UPDATE: in August/September 2014 I had a four-day stopover in Singapore en route back from my long South-East-Asia trip. I went to Changi on a tour and also discovered quite a few extra sites on my own. A full report and extra chapters will follow, once I've found the time to write it all up. First a number of other places still have priority, so please bear with me. 
A micro-state on an island at the southern tip of Malaysia. Now an independent city state, it used to be a British colony and military stronghold in South East Asia. In WWII it was conquered and occupied by Japan. And that's the dark connection.
There are numerous WWII-related sights, more of interest to the war tourist, although the underground bunker complex of the Fort Canning Battle Box may also qualify as dark tourism proper. (For more info see Chuck Thompson's book "The 25 Best World War II Sites – Pacific Theater")
But it's manly for one particularly infamous site that Singapore has to feature on these pages: Changi prison, where POWs were incarcerated during the Japanese occupation and often sent to perform forced labour elsewhere (e.g. on the Death Railway in Thailand).
Singapore is a famously modern and squeaky clean place that is well developed for tourism – but imposes an unparalleled plethora of restrictions/bans, so an astute awareness of this and generally restrained behaviour are required when going there.

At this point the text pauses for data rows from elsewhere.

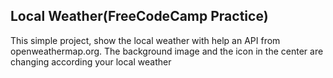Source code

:## Local Weather(FreeCodeCamp Practice)

This simple project, show the local weather with help an API from openweathermap.org. The background image and the icon in the center are changing  according your local weather 
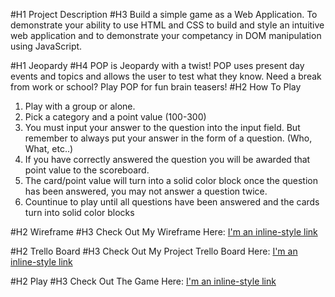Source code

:  #H1 Project Description
 #H3 Build a simple game as a Web Application. To demonstrate your ability to use HTML and CSS to build and style an intuitive web application and to demonstrate your competancy in DOM manipulation using JavaScript.


#H1 Jeopardy 
#H4 POP is Jeopardy with a twist! POP uses present day events and topics and allows the user to test what they know. Need a break from work or school? Play POP for fun brain teasers!
#H2 How To Play
1. Play with a group or alone. 
2. Pick a category and a point value (100-300)
4. You must input your answer to the question into the input field. But remember to always put your answer in the form of a question. (Who, What, etc..)
5. If you have correctly answered the question you will be awarded that point value to the scoreboard.
6. The card/point value will turn into  a solid color block once the question has been answered, you may not answer a question twice.
7. Countinue to play until all questions have been answered and the cards turn into solid color blocks

#H2 Wireframe
#H3 Check Out My Wireframe Here:
[I'm an inline-style link](https://www.figma.com/file/axUzp6xUjL4zRmeEvrA4oO69/Untitled?node-id=0%3A1)

#H2 Trello Board
#H3 Check Out My Project Trello Board Here:
[I'm an inline-style link](https://trello.com/b/HI1xP0pf/wdi-project-one)

#H2 Play 
#H3 Check Out The Game Here: 
[I'm an inline-style link](https://trello.com/b/HI1xP0pf/wdi-project-one)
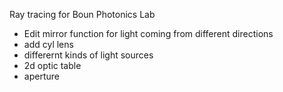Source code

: Ray tracing for Boun Photonics Lab
- Edit mirror function for light coming from different directions
- add cyl lens
- differernt kinds of light sources
- 2d optic table
- aperture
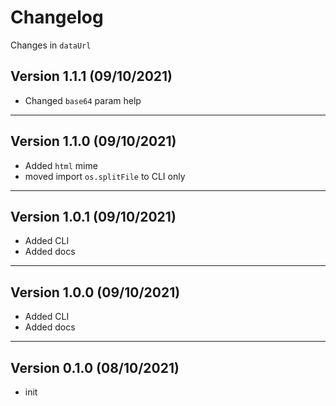 # Changelog

Changes in `dataUrl`

## Version 1.1.1 (09/10/2021)

- Changed `base64` param help

---

## Version 1.1.0 (09/10/2021)

- Added `html` mime
- moved import `os.splitFile` to CLI only

---

## Version 1.0.1 (09/10/2021)

- Added CLI
- Added docs

---

## Version 1.0.0 (09/10/2021)

- Added CLI
- Added docs

---

## Version 0.1.0 (08/10/2021)

- init
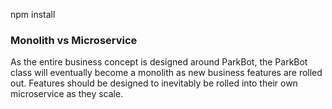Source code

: npm install


### Monolith vs Microservice

  As the entire business concept is designed around ParkBot, the ParkBot class will eventually become a monolith as new business features are rolled out. Features should be designed to inevitably be rolled into their own microservice as they scale. 



  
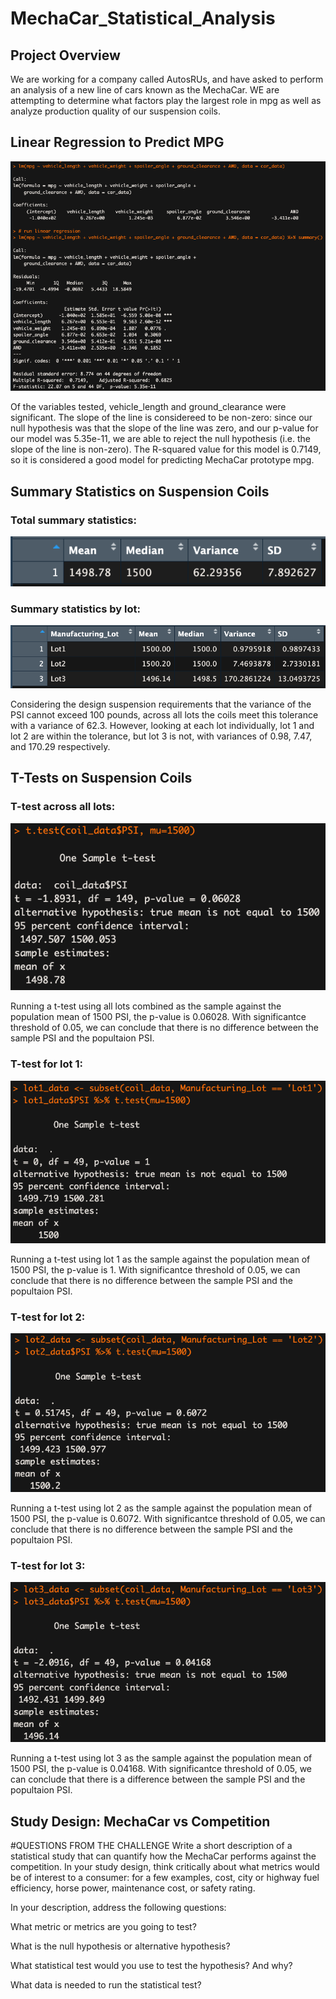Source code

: # MechaCar_Statistical_Analysis

## Project Overview
We are working for a company called AutosRUs, and have asked to perform an analysis of a new line of cars known as the MechaCar. WE are attempting to determine what factors play the largest role in mpg as well as analyze production quality of our suspension coils.

## Linear Regression to Predict MPG


![](https://github.com/mzabrisk/MechaCar_Statistical_Analysis/blob/8fd8af1682035397463e24ad362ae621c395a2d5/images/linear_regression_to_predict_mpg.png)

Of the variables tested, vehicle_length and ground_clearance were significant. The slope of the line is considereed to be non-zero: since our null hypothesis was that the slope of the line was zero, and our p-value for our model was 5.35e-11, we are able to reject the null hypothesis (i.e. the slope of the line is non-zero). The R-squared value for this model is 0.7149, so it is considered a good model for predicting MechaCar prototype mpg.


## Summary Statistics on Suspension Coils


### Total summary statistics:


![](https://github.com/mzabrisk/MechaCar_Statistical_Analysis/blob/8fd8af1682035397463e24ad362ae621c395a2d5/images/total_summary.png)

### Summary statistics by lot:


![](https://github.com/mzabrisk/MechaCar_Statistical_Analysis/blob/8fd8af1682035397463e24ad362ae621c395a2d5/images/lot_summary.png)

Considering the design suspension requirements that the variance of the PSI cannot exceed 100 pounds, across all lots the coils meet this tolerance with a variance of 62.3. However, looking at each lot individually, lot 1 and lot 2 are within the tolerance, but lot 3 is not, with variances of 0.98, 7.47, and 170.29 respectively.


## T-Tests on Suspension Coils


### T-test across all lots:


![](https://github.com/mzabrisk/MechaCar_Statistical_Analysis/blob/8fd8af1682035397463e24ad362ae621c395a2d5/images/t_test_across_all_lots.png)

Running a t-test using all lots combined as the sample against the population mean of 1500 PSI, the p-value is 0.06028. With significantce threshold of 0.05, we can conclude that there is no difference between the sample PSI and the popultaion PSI.

### T-test for lot 1:


![](https://github.com/mzabrisk/MechaCar_Statistical_Analysis/blob/8fd8af1682035397463e24ad362ae621c395a2d5/images/lot1_t_test.png)

Running a t-test using lot 1 as the sample against the population mean of 1500 PSI, the p-value is 1. With significantce threshold of 0.05, we can conclude that there is no difference between the sample PSI and the popultaion PSI.



### T-test for lot 2:


![](https://github.com/mzabrisk/MechaCar_Statistical_Analysis/blob/8fd8af1682035397463e24ad362ae621c395a2d5/images/lot2_t_test.png)

Running a t-test using lot 2 as the sample against the population mean of 1500 PSI, the p-value is 0.6072. With significantce threshold of 0.05, we can conclude that there is no difference between the sample PSI and the popultaion PSI.

### T-test for lot 3: 


![](https://github.com/mzabrisk/MechaCar_Statistical_Analysis/blob/8fd8af1682035397463e24ad362ae621c395a2d5/images/lot3_t_test.png)

Running a t-test using lot 3 as the sample against the population mean of 1500 PSI, the p-value is 0.04168. With significantce threshold of 0.05, we can conclude that there is a difference between the sample PSI and the popultaion PSI.


## Study Design: MechaCar vs Competition

#QUESTIONS FROM THE CHALLENGE
Write a short description of a statistical study that can quantify how the MechaCar performs against the competition. In your study design, think critically about what metrics would be of interest to a consumer: for a few examples, cost, city or highway fuel efficiency, horse power, maintenance cost, or safety rating.

In your description, address the following questions:

What metric or metrics are you going to test?

What is the null hypothesis or alternative hypothesis?

What statistical test would you use to test the hypothesis? And why?

What data is needed to run the statistical test?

Many visitors come for just a day or two as a stopover en route to places further away (e.g. Australia, New Zealand or Indonesia). And while ther are several sites relevant to dark tourism and worth travelling to in their own right, it probably makes sense for the dark tourist too to use Singapore as a kind of springboard to other destinations in South East Asia and beyond, including, right next door, Malaysia and, a bit further afield, East Timor.